When this happened, I knew I was too immature to talk to my kids about sex.

Teaching our young son what his stuff is called is basic parenting. When he starts asking what a couple things (ahem) are there FOR, it starts to get interesting.

“This would be so much easier if we lived on a farm,” I insisted to my friend, Amy. “We’d talk about seeds and fertilization every day. Animals would be making babies left and right. It would already make sense to the kids as a normal part of life. No weirdness.”

(Any farmers care to confirm this theory?)

Makes sense to me.

“But how do you get that in suburbia? I could handle this so much better IF I JUST LIVED ON A FARM,” I lamented.

God promptly chose to call my bluff as I walked out the back door and stumbled upon this situation:

lizardlove

“AMY!!! OMG grab my phone.”

Of course, the kids came running. “What are they doing, Mom?”

“Um. Hugging? Go play.”

In what could’ve been a teachable moment, I reverted to awkward laughter and snapping iPhone pics.

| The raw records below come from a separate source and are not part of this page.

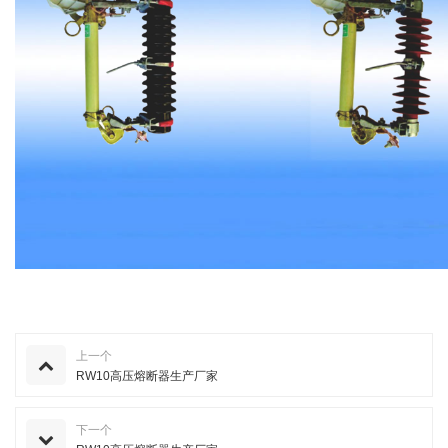
上一个
RW10高压熔断器生产厂家
下一个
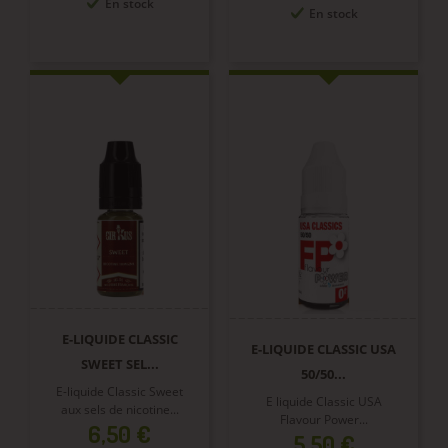
En stock
En stock
E-LIQUIDE CLASSIC
E-LIQUIDE CLASSIC USA
SWEET SEL...
50/50...
E-liquide Classic Sweet
E liquide Classic USA
aux sels de nicotine...
Flavour Power...
Prix
6,50 €
Prix
5,50 €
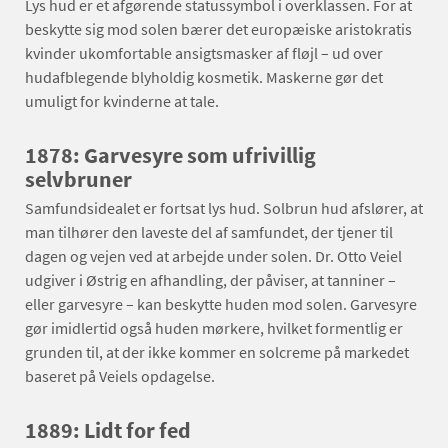
Lys hud er et afgørende statussymbol i overklassen. For at
beskytte sig mod solen bærer det europæiske aristokratis
kvinder ukomfortable ansigtsmasker af fløjl – ud over
hudafblegende blyholdig kosmetik. Maskerne gør det
umuligt for kvinderne at tale.
1878: Garvesyre som ufrivillig
selvbruner
Samfundsidealet er fortsat lys hud. Solbrun hud afslører, at
man tilhører den laveste del af samfundet, der tjener til
dagen og vejen ved at arbejde under solen. Dr. Otto Veiel
udgiver i Østrig en afhandling, der påviser, at tanniner –
eller garvesyre – kan beskytte huden mod solen. Garvesyre
gør imidlertid også huden mørkere, hvilket formentlig er
grunden til, at der ikke kommer en solcreme på markedet
baseret på Veiels opdagelse.
1889: Lidt for fed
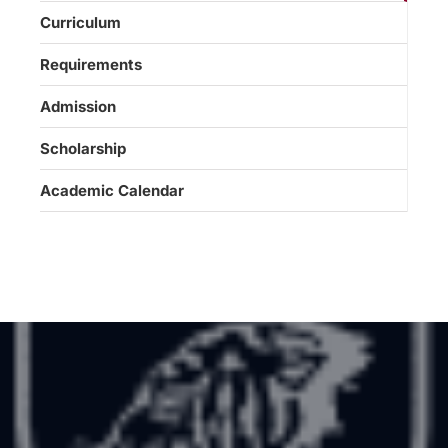
Curriculum
Requirements
Admission
Scholarship
Academic Calendar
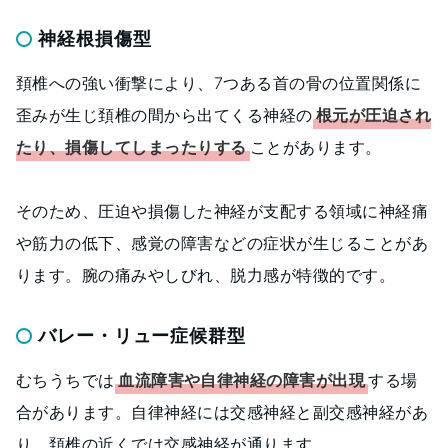
神経根損傷型
頚椎への強い衝撃により、7つある首の骨の位置関係に
歪みが生じ頚椎の間から出てくる神経の
根元が圧迫され
たり、損傷してしまったりする
ことがあります。
そのため、圧迫や損傷した神経が支配する領域に神経痛
や筋力の低下、感覚の障害などの症状が生じることがあ
ります。腕の痛みやしびれ、脱力感が特徴的です。
バレー・リュー症候群型
むちうちでは
血流障害や自律神経の障害が出現
する場
合があります。自律神経には交感神経と副交感神経があ
り、頚椎の近くでは交感神経が通ります。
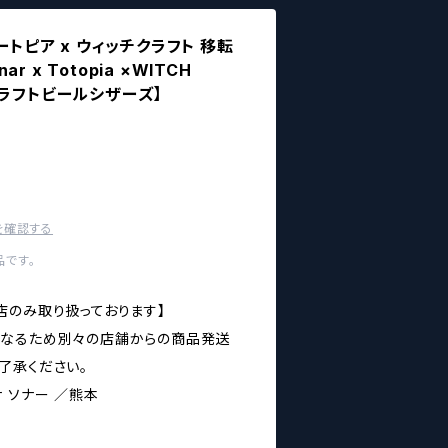
ートピア x ウィッチクラフト 移転
ar x Totopia ×WITCH
a【クラフトビールシザーズ】
を確認する
です。
店のみ取り扱っております】
異なるため別々の店舗からの商品発送
了承ください。
クサ ソナー ／熊本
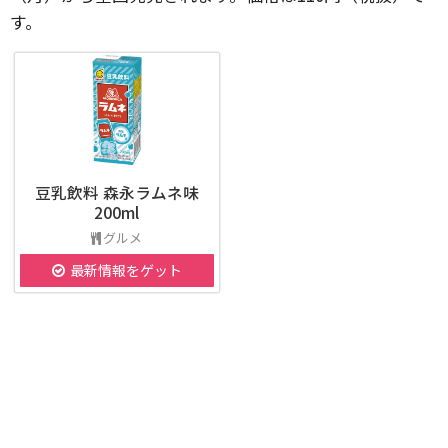
す。
豆乳飲料 森永ラムネ味
200ml
グルメ
最新情報をゲット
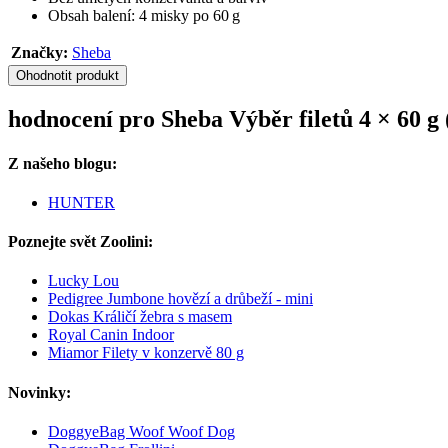
Obsah balení: 4 misky po 60 g
Značky:
Sheba
Ohodnotit produkt
hodnocení pro Sheba Výběr filetů 4 × 60 g 
Z našeho blogu:
HUNTER
Poznejte svět Zoolini:
Lucky Lou
Pedigree Jumbone hovězí a drůbeží - mini
Dokas Králičí žebra s masem
Royal Canin Indoor
Miamor Filety v konzervě 80 g
Novinky:
DoggyeBag Woof Woof Dog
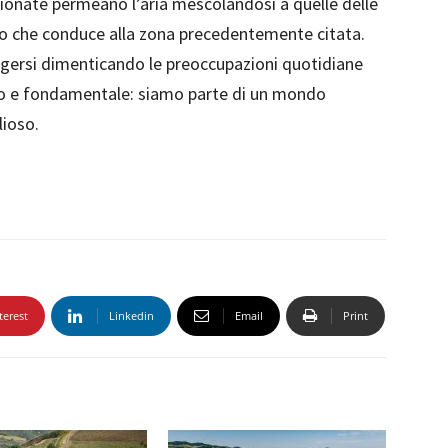
igionate permeano l’aria mescolandosi a quelle delle
so che conduce alla zona precedentemente citata.
rgersi dimenticando le preoccupazioni quotidiane
imo e fondamentale: siamo parte di un mondo
lioso.
terest
Linkedin
Email
Print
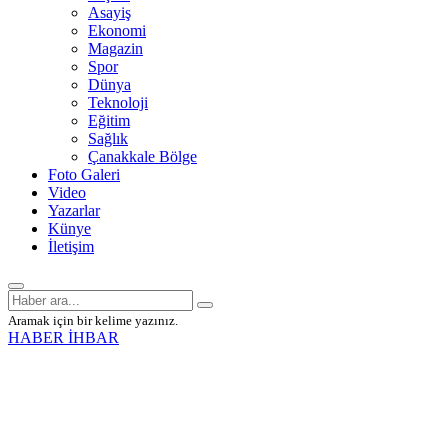
Asayiş
Ekonomi
Magazin
Spor
Dünya
Teknoloji
Eğitim
Sağlık
Çanakkale Bölge
Foto Galeri
Video
Yazarlar
Künye
İletişim
Aramak için bir kelime yazınız.
HABER İHBAR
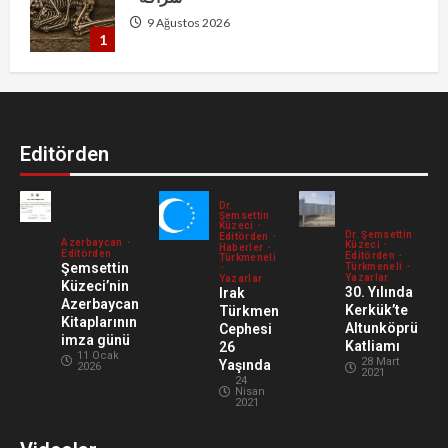
9 Ağustos 2026
1
Arzu Hüseyn’den Başlıksız Şiir
9 Ağustos 2026
2
Editörden
النخلة التي لم تنحن سيرة الدكتور إبراهيم
Dr.
خليل سعيد القافلي
Şemsettin
Küzeci
Dr. Şemsettin
Editörden
9 Ağustos 2026
Azerbaycan
Küzeci
3
Haberler
Editörden
Editörden
Türkmeneli
Şemsettin
Türkmeneli
Yazarlar
Yazarlar
Küzeci’nin
Türkiye Dışişleri Bakanı Fidan: (Mekke
30. Yılında
Irak
Azerbaycan
Kerkük’te
Türkmen
Anlaşması) Bize saldırmayan hiçbir ülke
Kitaplarının
Altunköprü
Cephesi
hedefimizde değil
imza günü
Katliamı
26
4
11 Ocak
9 Ağustos 2026
28 Mart
Yaşında
2026
2021
24
Nisan
IMTP Başkanı İsam Adil Terzi’den
2021
açıklama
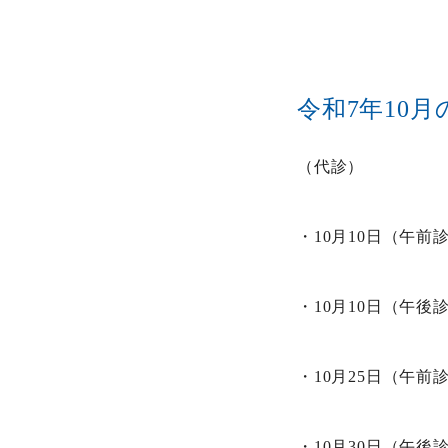
令和7年10
（代診）
・10月10日（午
・10月10日（午
・10月25日（午
・10月30日（午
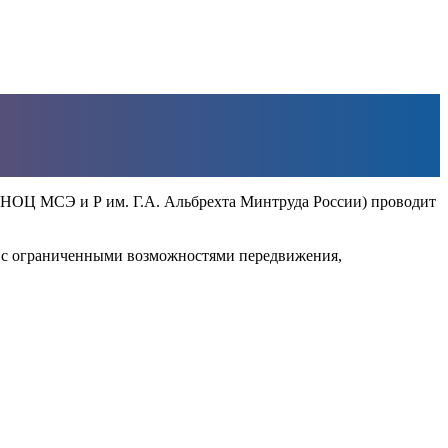
НОЦ МСЭ и Р им. Г.А. Альбрехта Минтруда России) проводит
 с ограниченными возможностями передвижения,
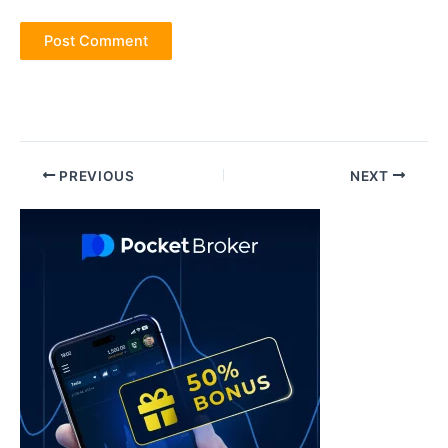
Post
PREVIOUS
NEXT
navigation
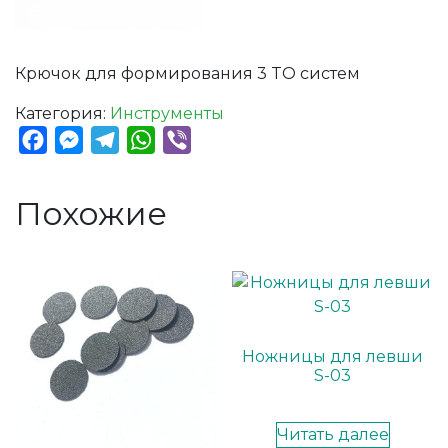
Крючок для формирования 3 TO систем
Категория:
Инструменты
Facebook
Messenger
Telegram
WhatsApp
Viber
Похожие
Ножницы для левши
S-03
Читать далее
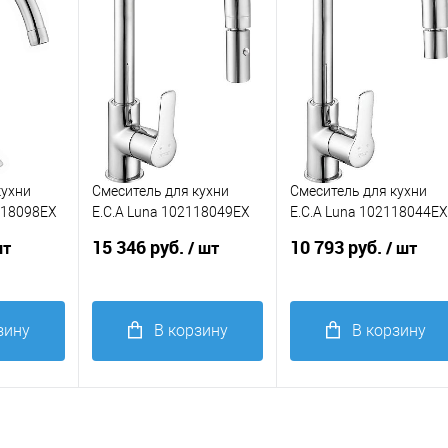
избранное
избранное
сителя
Цвет мойки, смесителя
Цвет мойки, смесителя
хром
хром
кухни
Смеситель для кухни
Смеситель для кухни
2118098EX
E.C.A Luna 102118049EX
E.C.A Luna 102118044E
хром
хром
15 346 руб.
10 793 руб.
шт
/ шт
/ шт
зину
В корзину
В корзину
Купить в 1
Купить в 1
равнение
клик
Сравнение
клик
Сравнение
В
В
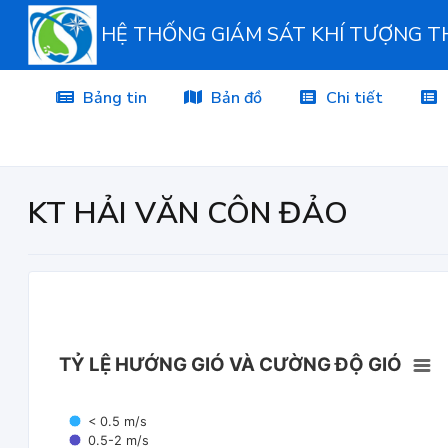
HỆ THỐNG GIÁM SÁT KHÍ TƯỢNG 
Bảng tin
Bản đồ
Chi tiết
KT HẢI VĂN CÔN ĐẢO
TỶ LỆ HƯỚNG GIÓ VÀ CƯỜNG ĐỘ GIÓ
< 0.5 m/s
0.5-2 m/s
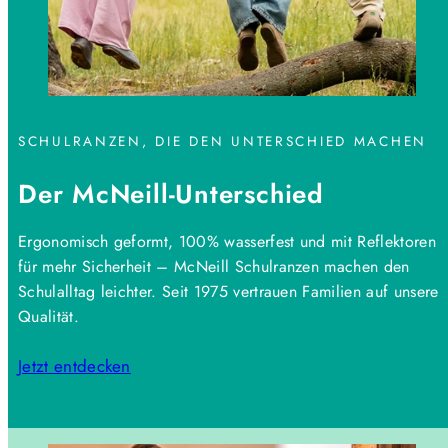
SCHULRANZEN, DIE DEN UNTERSCHIED MACHEN
Der McNeill-Unterschied
Ergonomisch geformt, 100% wasserfest und mit Reflektoren
für mehr Sicherheit – McNeill Schulranzen machen den
Schulalltag leichter. Seit 1975 vertrauen Familien auf unsere
Qualität.
Jetzt entdecken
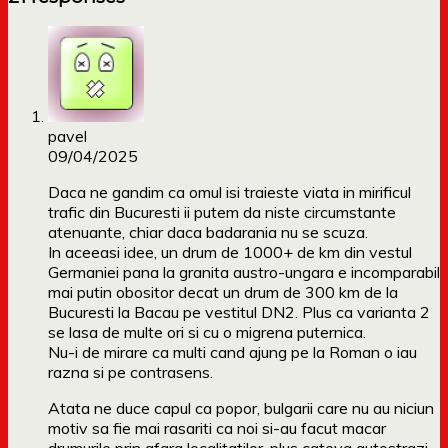
pavel
09/04/2025
Daca ne gandim ca omul isi traieste viata in mirificul
trafic din Bucuresti ii putem da niste circumstante
atenuante, chiar daca badarania nu se scuza.
In aceeasi idee, un drum de 1000+ de km din vestul
Germaniei pana la granita austro-ungara e incomparabil
mai putin obositor decat un drum de 300 km de la
Bucuresti la Bacau pe vestitul DN2. Plus ca varianta 2
se lasa de multe ori si cu o migrena puternica.
Nu-i de mirare ca multi cand ajung pe la Roman o iau
razna si pe contrasens.
Atata ne duce capul ca popor, bulgarii care nu au niciun
motiv sa fie mai rasariti ca noi si-au facut macar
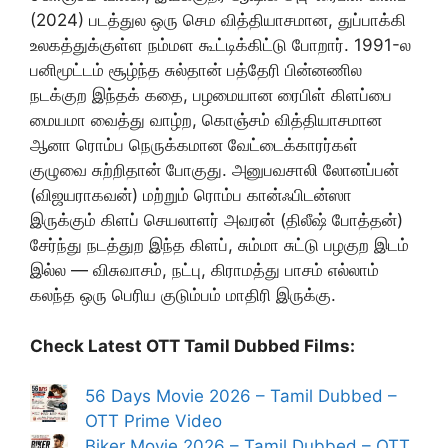
(2024) படத்துல ஒரு செம வித்தியாசமான, துப்பாக்கி
உலகத்துக்குள்ள நம்மள கூட்டிக்கிட்டு போறார். 1991-ல
பனிமூட்டம் சூழ்ந்த சுல்தான் பத்தேரி பின்னணில
நடக்குற இந்தக் கதை, பழமையான ரைபிள் கிளப்பை
மையமா வைத்து வாழ்ற, கொஞ்சம் வித்தியாசமான
ஆனா ரொம்ப நெருக்கமான வேட்டைக்காரர்கள்
குழுவை சுற்றிதான் போகுது. அனுபவசாலி லோனப்பன்
(விஜயராகவன்) மற்றும் ரொம்ப கான்ஃபிடன்ஸா
இருக்கும் கிளப் செயலாளர் அவரன் (திலீஷ் போத்தன்)
சேர்ந்து நடத்துற இந்த கிளப், சும்மா சுட்டு பழகுற இடம்
இல்ல — விசுவாசம், நட்பு, கிராமத்து பாசம் எல்லாம்
கலந்த ஒரு பெரிய குடும்பம் மாதிரி இருக்கு.
Check Latest OTT Tamil Dubbed Films:
56 Days Movie 2026 – Tamil Dubbed –
OTT Prime Video
Biker Movie 2026 – Tamil Dubbed – OTT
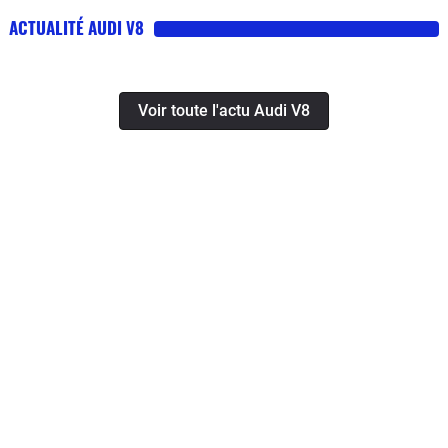
ACTUALITÉ AUDI V8
Voir toute l'actu Audi V8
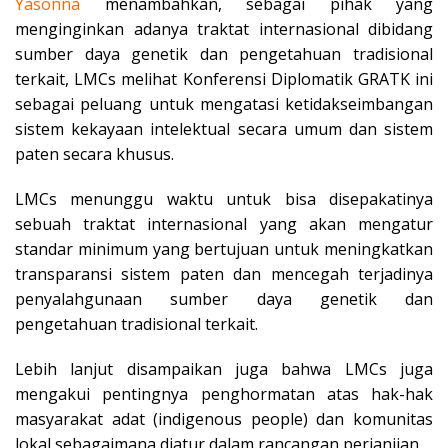
Yasonna
menambahkan, sebagai pihak yang
menginginkan adanya traktat internasional dibidang
sumber daya genetik dan pengetahuan tradisional
terkait, LMCs melihat Konferensi Diplomatik GRATK ini
sebagai peluang untuk mengatasi ketidakseimbangan
sistem kekayaan intelektual secara umum dan sistem
paten secara khusus.
LMCs menunggu waktu untuk bisa disepakatinya
sebuah traktat internasional yang akan mengatur
standar minimum yang bertujuan untuk meningkatkan
transparansi sistem paten dan mencegah terjadinya
penyalahgunaan sumber daya genetik dan
pengetahuan tradisional terkait.
Lebih lanjut disampaikan juga bahwa LMCs juga
mengakui pentingnya penghormatan atas hak-hak
masyarakat adat (indigenous people) dan komunitas
lokal sebagaimana diatur dalam rancangan perjanjian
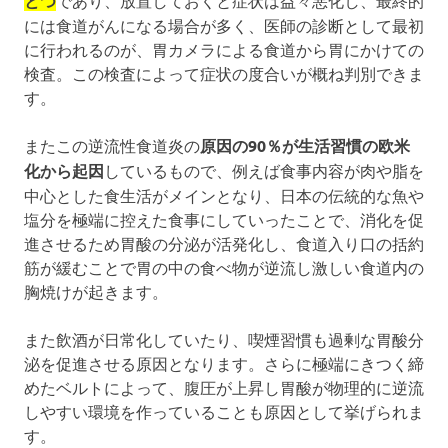
とつ
には食道がんになる場合が多く、医師の診断として最初
に行われるのが、胃カメラによる食道から胃にかけての
検査。この検査によって症状の度合いが概ね判別できま
す。
またこの逆流性食道炎の
原因の90％が生活習慣の欧米
化から起因
しているもので、例えば食事内容が肉や脂を
中心とした食生活がメインとなり、日本の伝統的な魚や
塩分を極端に控えた食事にしていったことで、消化を促
進させるため胃酸の分泌が活発化し、食道入り口の括約
筋が緩むことで胃の中の食べ物が逆流し激しい食道内の
胸焼けが起きます。
また飲酒が日常化していたり、喫煙習慣も過剰な胃酸分
泌を促進させる原因となります。さらに極端にきつく締
めたベルトによって、腹圧が上昇し胃酸が物理的に逆流
しやすい環境を作っていることも原因として挙げられま
す。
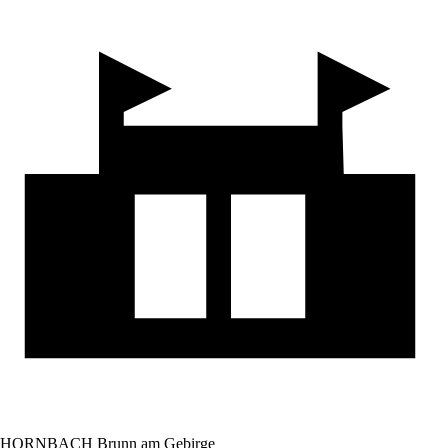
HORNBACH Brunn am Gebirge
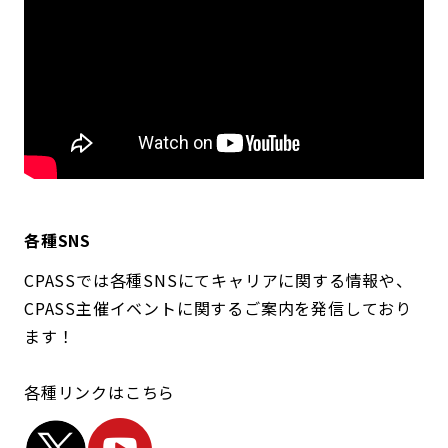
各種SNS
CPASSでは各種SNSにてキャリアに関する情報や、
CPASS主催イベントに関するご案内を発信しており
ます！
各種リンクはこちら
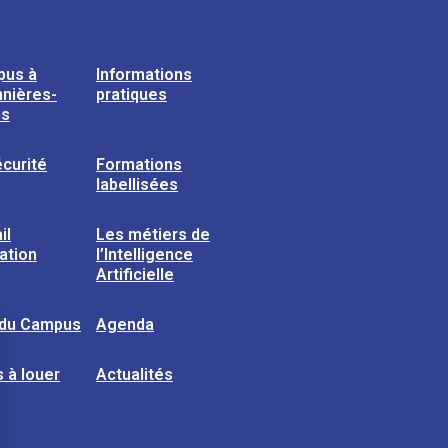
pus à
Informations
nières-
pratiques
ns
curité
Formations
labellisées
il
Les métiers de
sation
l’Intelligence
Artificielle
 du Campus
Agenda
 à louer
Actualités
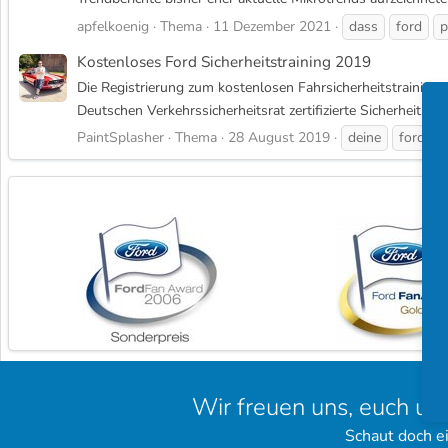
apfelkoenig
Thema
11 Dezember 2021
dass
ford
p
Kostenloses Ford Sicherheitstraining 2019
Die Registrierung zum kostenlosen Fahrsicherheitstraining
Deutschen Verkehrssicherheitsrat zertifizierte Sicherheitstrai
PaintSplasher
Thema
28 August 2019
deine
ford
Wir freuen uns, euch un
Schaut doch e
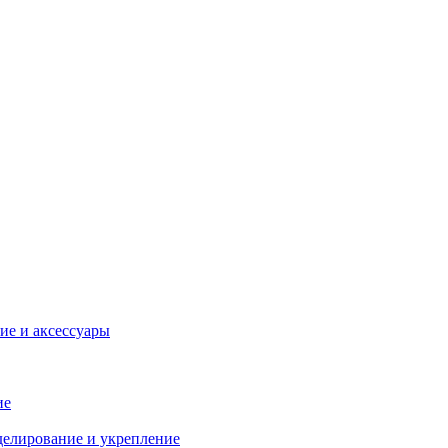
ие и аксессуары
ие
делирование и укрепление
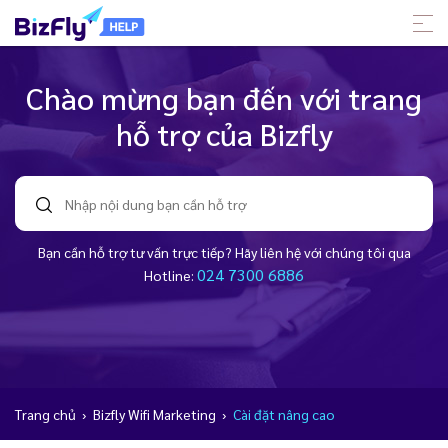
Chào mừng bạn đến với trang
hỗ trợ của Bizfly
Bạn cần hỗ trợ tư vấn trực tiếp? Hãy liên hệ với chúng tôi qua
024 7300 6886
Hotline:
Trang chủ
›
Bizfly Wifi Marketing
›
Cài đặt nâng cao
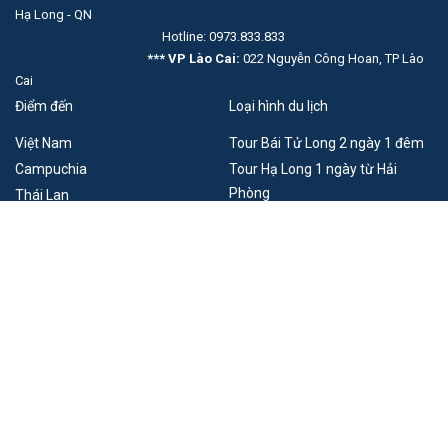
Hạ Long - QN
Hotline: 0973.833.833
*** VP Lào Cai:
022 Nguyễn Công Hoan, TP Lào
Cai
Điểm đến
Loại hình du lịch
Việt Nam
Tour Bái Tử Long 2 ngày 1 đêm
Campuchia
Tour Hạ Long 1 ngày từ Hải
Phòng
Thái Lan
Lào
Du lịch Móng Cái - Đông Hưng
Trung Quốc
Singapore
Pháp
Combo du thuyền khách sạn Hạ
Long
Xem thêm
Tour du lịch Đông Tây Bắc
Thuê thuyền Hạ Long
Xem thêm
Du lịch trong nước
Du lịch nước ngoài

Total fail. Clearly, I could not handle the farm.

Well played, God.

In all seriousness, this was a good wake up call. I really do want “THE” sex talk to be more of an ongoing, open conversation with our kids rather than one big awkward conversation that happens a few years from now.

But I don’t feel like we have any idea what we’re doing. And I AM pretty concerned about messing it up.

A few years ago, I read “How and When to Tell Your Kids About Sex: A Lifelong Approach to Shaping Your Child’s Sexual Character.” (It’s written by Stan & Brenna Jones. You can find it on Amazon here.)

Based on my total fail in the presence of baby-making lizards, I believe it’s time to give this another read.

How do YOU handle these situations??